Was Kerns Fotografien verbindet ist das Motiv der unorthodoxen Suche nach Randphänomenen, was zu einer Fülle interessanter Einzelbilder und einem überzeugenden Gesamtkonzept führt. Sein Blick vorbei am Zentrum lehrt uns, die Details neu zu sehen, er gibt ihnen den Raum, den sie in unserer Erfahrung haben, und indem er sie konserviert und bildwürdig macht, nimmt er Abstand von jedem Klischee. Ein bewusster Einbau grafischer Fehler wird dabei, augenzwinkernd und authentizitätsverstärkend, billigend in Kauf genommen: Den Asphalt des Potsdamer Platzes oder den Kiesboden, der auf dem Bild eines Teils des Buckingham Palace genau die Hälfte der Bildfläche ausmacht, hat man nach Besichtigung meist in ebenso starker Erinnerung wie die wahrgenommenen Gebäude
Jeder Reisende weiß, dass die steingewordenen Repräsentanten des Massentourismus, die säkularisierten Mythen, längst Opfer der Vermarktung geworden und immer wieder gut für Enttäuschungen sind, da sie ständigem Wandel und städtebaulichen Veränderungen unterliegen und ihrer Verklärung nicht gerecht werden können: Vor dem Kölner Dom stehen Mülleimer, umgeben von schlecht gezieltem Abfall, die Sagrada Familia ist nicht nur das Herzstück des spanischen Jugendstils, sondern eine 1883 begonnene, zeitweise ruhende Baustelle, und die Rückseiten mancher Gebäude scheinen in keinem Zusammenhang mit ihren repräsentativen Schauseiten zu stehen.

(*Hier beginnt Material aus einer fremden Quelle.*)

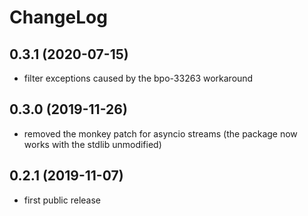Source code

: # ChangeLog

## 0.3.1 (2020-07-15)

- filter exceptions caused by the bpo-33263 workaround


## 0.3.0 (2019-11-26)

- removed the monkey patch for asyncio streams (the package now works with the
  stdlib unmodified)


## 0.2.1 (2019-11-07)

- first public release
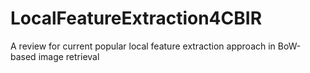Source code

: # LocalFeatureExtraction4CBIR
A review for current popular local feature extraction approach in BoW-based image retrieval
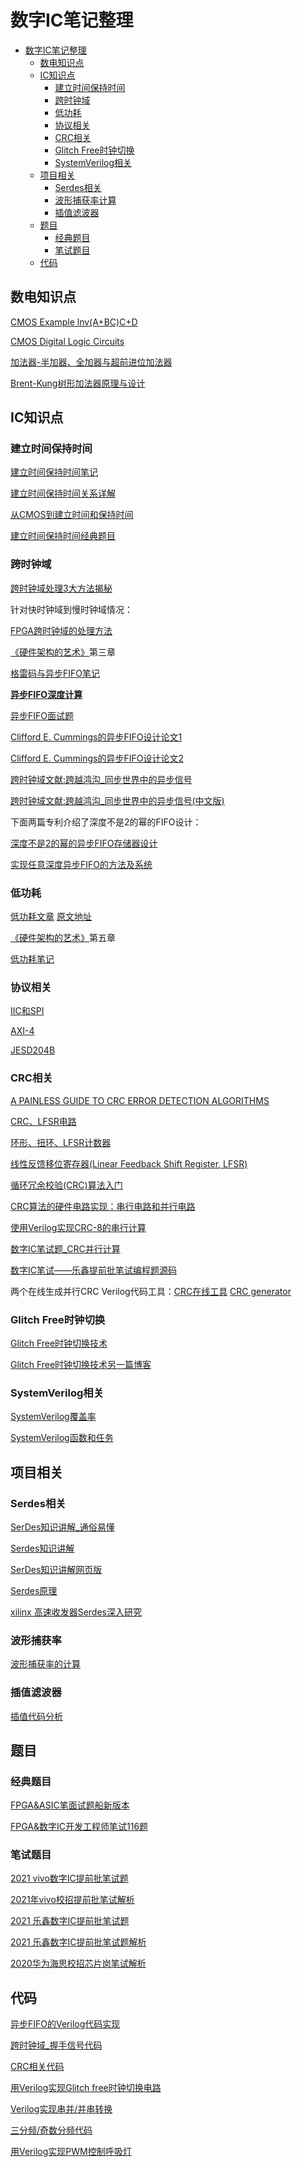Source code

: # 数字IC笔记整理

<!-- TOC -->

- [数字IC笔记整理](#数字ic笔记整理)
    - [数电知识点](#数电知识点)
    - [IC知识点](#ic知识点)
        - [建立时间保持时间](#建立时间保持时间)
        - [跨时钟域](#跨时钟域)
        - [低功耗](#低功耗)
        - [协议相关](#协议相关)
        - [CRC相关](#crc相关)
        - [Glitch Free时钟切换](#Glitch-Free时钟切换)
        - [SystemVerilog相关](#systemverilog相关)
    - [项目相关](#项目相关)
        - [Serdes相关](#Serdes相关)
        - [波形捕获率计算](#波形捕获率)
        - [插值滤波器](#插值滤波器)
    - [题目](#题目)
        - [经典题目](#经典题目)
        - [笔试题目](#笔试题目)
    - [代码](#代码)

<!-- /TOC -->

## 数电知识点
[CMOS Example lnv(A+BC)C+D](./src/vedio/CMOS%20Example%20[Inv(A+BC)C+D].mp4)

[CMOS Digital Logic Circuits](http://fourier.eng.hmc.edu/e84/lectures/ch4/node15.html)

[加法器-半加器、全加器与超前进位加法器](https://blog.csdn.net/vivid117/article/details/91980665#comments)

[Brent-Kung树形加法器原理与设计](https://blog.csdn.net/zhouxuanyuye/article/details/104034586)

## IC知识点  
### 建立时间保持时间

[建立时间保持时间笔记](./src/doc/建立时间保持时间.md)

[建立时间保持时间关系详解](https://www.cnblogs.com/lilto/p/9581143.html)

[从CMOS到建立时间和保持时间](https://zhuanlan.zhihu.com/p/120863919)

[建立时间保持时间经典题目](https://reborn.blog.csdn.net/article/details/100049997?utm_source=app)

### 跨时钟域

[跨时钟域处理3大方法揭秘](./src/doc/跨时钟域处理3大方法揭秘.pdf)

针对快时钟域到慢时钟域情况：

[FPGA跨时钟域的处理方法](https://blog.csdn.net/emperor_strange/article/details/82491085?utm_source=app)

[《硬件架构的艺术》](./src/doc/硬件架构的艺术.pdf)第三章

[格雷码与异步FIFO笔记](./src/doc/异步FIFO.md)

[**异步FIFO深度计算**](./src/doc/fifodepthcalculationmadeeasy2.pdf)

[异步FIFO面试题](./src/doc/异步FIFO面试题.md)

[Clifford E. Cummings的异步FIFO设计论文1](./src/doc/Simulation%20and%20Synthesis%20Techniques%20for%20Asynchronous%20FIFO%20Design.pdf)

[Clifford E. Cummings的异步FIFO设计论文2](./src/doc/Simulation%20and%20Synthesis%20Techniques%20for%20Asynchronous%20FIFO%20Design%20with%20Asynchronous%20Pointer%20Comparisons.pdf)

[跨时钟域文献:跨越鸿沟_同步世界中的异步信号](./src/doc/CrossClockDomain_design.pdf)

[跨时钟域文献:跨越鸿沟_同步世界中的异步信号(中文版)](./src/doc/跨越鸿沟_同步世界中的异步信号.pdf)

下面两篇专利介绍了深度不是2的幂的FIFO设计：

[深度不是2的幂的异步FIFO存储器设计](./src/doc/深度不是2的幂的异步FIFO存储器设计.pdf)

[实现任意深度异步FIFO的方法及系统](./src/doc/实现任意深度异步FIFO的方法及系统.pdf)

### 低功耗

[低功耗文章](./src/doc/低功耗.pdf) [原文地址](https://mp.weixin.qq.com/s/Hwgj-sarqxDNt4ILYxMOVQ)

[《硬件架构的艺术》](./src/doc/硬件架构的艺术.pdf)第五章

[低功耗笔记](./src/doc/低功耗笔记.md)

### 协议相关

[IIC和SPI](https://mp.weixin.qq.com/s/0WFeSQjcTPNIUfeHHCOw1A)  

[AXI-4](https://mp.weixin.qq.com/s/jCd78u7Gx1l5XfJuf5AEhg)  

[JESD204B](https://mp.weixin.qq.com/s/wPxqvxnwuCwKLfoqUbxGGg)

### CRC相关

[A PAINLESS GUIDE TO CRC ERROR DETECTION ALGORITHMS](./src/doc/A%20PAINLESS%20GUIDE%20TO%20CRC%20ERROR%20DETECTION%20ALGORITHMS.pdf)

[CRC、LFSR电路](https://note.youdao.com/ynoteshare1/index.html?id=a99dd6686501a06c8ed39cd2c40f9aed&type=note)

[环形、扭环、LFSR计数器](https://blog.csdn.net/Reborn_Lee/article/details/102172111?utm_source=app)

[线性反馈移位寄存器(Linear Feedback Shift Register, LFSR)](https://blog.csdn.net/qq_44113393/article/details/89852994)

[循环冗余校验(CRC)算法入门](https://www.cnblogs.com/sinferwu/p/7904279.html)

[CRC算法的硬件电路实现：串行电路和并行电路](https://zhuanlan.zhihu.com/p/59666086)

[使用Verilog实现CRC-8的串行计算](https://blog.csdn.net/zhangningning1996/article/details/106795689)

[数字IC笔试题_CRC并行计算](https://zhuanlan.zhihu.com/p/69969288)

[数字IC笔试——乐鑫提前批笔试编程题源码](https://blog.csdn.net/qq_41844618/article/details/106822610)

两个在线生成并行CRC Verilog代码工具：[CRC在线工具](https://www.easics.com/webtools/crctool) [CRC generator](http://outputlogic.com/?page_id=321)

### Glitch Free时钟切换

[Glitch Free时钟切换技术](https://mp.weixin.qq.com/s/w3Wu7HkSr5v94kHrLvRIcw) 

[Glitch Free时钟切换技术另一篇博客](https://blog.csdn.net/Reborn_Lee/article/details/90378355?tdsourcetag=s_pctim_aiomsg)

### SystemVerilog相关

[SystemVerilog覆盖率](https://mp.weixin.qq.com/s/qVSfcVtxHgKDYzXfEelT8w)

[SystemVerilog函数和任务](https://mp.weixin.qq.com/s/kU7g_u4M2vrh1ZHs9TGcpA)

## 项目相关

### Serdes相关

[SerDes知识讲解_通俗易懂](https://blog.csdn.net/zjy900507/article/details/99833625?utm_source=app)

[Serdes知识讲解](./src/doc/serdes知识讲解.pdf)

[SerDes知识讲解网页版](https://blog.csdn.net/Next_FSE/article/details/73521821)

[Serdes原理](https://blog.csdn.net/dumgeewang/article/details/104557326)

[xilinx 高速收发器Serdes深入研究](https://blog.csdn.net/u010161493/article/details/77688024)

### 波形捕获率

[波形捕获率的计算](./src/doc/波形捕获率.md)

### 插值滤波器

[插值代码分析](./src/doc/插值代码分析.pdf)

## 题目

### 经典题目

[FPGA&ASIC笔面试题船新版本](./src/doc/FPGA&amp;ASIC笔面试题船新版本.pdf)

[FPGA&数字IC开发工程师笔试116题](./src/doc/FPGA&数字IC开发工程师笔试116题.pdf)

### 笔试题目

[2021 vivo数字IC提前批笔试题](https://mp.weixin.qq.com/s/agjqs9Z1UG4Ep05NI1PhHA)

[2021年vivo校招提前批笔试解析](https://mp.weixin.qq.com/s/Q3uMxQx7MT8Zy2hDIaDX-w)

[2021 乐鑫数字IC提前批笔试题](https://mp.weixin.qq.com/s/sliUUUQMdLJKTarxxy2VPQ)

[2021 乐鑫数字IC提前批笔试题解析](https://mp.weixin.qq.com/s/PtRJ9FlN8dMJbjmcZNIMkg)

[2020华为海思校招芯片岗笔试解析](https://mp.weixin.qq.com/s/sxnnhUtYUuwzJWaCEyKtQg)

## 代码

[异步FIFO的Verilog代码实现](./src/code/async_fifo_verilog.md)

[跨时钟域_握手信号代码](./src/code/cdc_code.md)

[CRC相关代码](./src/code/crc_code.md)

[用Verilog实现Glitch free时钟切换电路](./src/code/glitch_free.md)

[Verilog实现串并/并串转换](./src/code/easy_serdes_code.md)

[三分频/奇数分频代码](./src/code/divide_three.md)

[用Verilog实现PWM控制呼吸灯](./src/code/pwm_cnt.md)

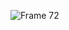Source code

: ![Frame 72](https://user-images.githubusercontent.com/73574653/198401228-7310edc9-59cf-4314-bb26-54555d4da5b0.jpg)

Durch Kerns Zugriff entstehen keine verspielten Suchbilder, sondern Blicke auf Ränder und Details, die nicht als pars-pro-toto für das stets im Titel genannte Motiv, aber als Ergebnisse eines aufmerksamen Blicks gelten können, der sich bisweilen mit den Erfahrungen der Bildbetrachter stärker deckt, als wenn eine präzise Erfassung des Ganzen stattfinden würde. Und in dieses Konzept passt der Blick auf ein in der Prinsengracht schwimmendes Körbchen, das sofort nach seinem einstigen Inhalt fragen lässt, genauso wie der Blick unter eine der wie aus dem Boden herauswachsenden Kugeln des Brüsseler Atomiums. Von einem der singulären Werke der Moderne, Frank Lloyd Wrights New Yorker Guggenheim Museum, ist nicht die legendäre Spiralform zu erkennen, die noch in Hiroshi Sugimotos schemenhafter Aufnahme den Wiedererkennungswert ausmacht. Statt der Rampe hat Kern einen Teil der Grundfläche und des Erdgeschosses, eine angeschnittene Blumenschale und den Teil des Schriftzugs erfasst, der in seiner Isolierung das Synonym eines Hauses mit allen Anklängen von Geborgenheit, das Wort HEIM, bildet. Diese Fotografie macht deutlich, dass Kern seine Aufnahmen nicht manipuliert und inszeniert, sondern innovativ und nicht ohne Ironie mit dem Vorgefundenen arbeitet.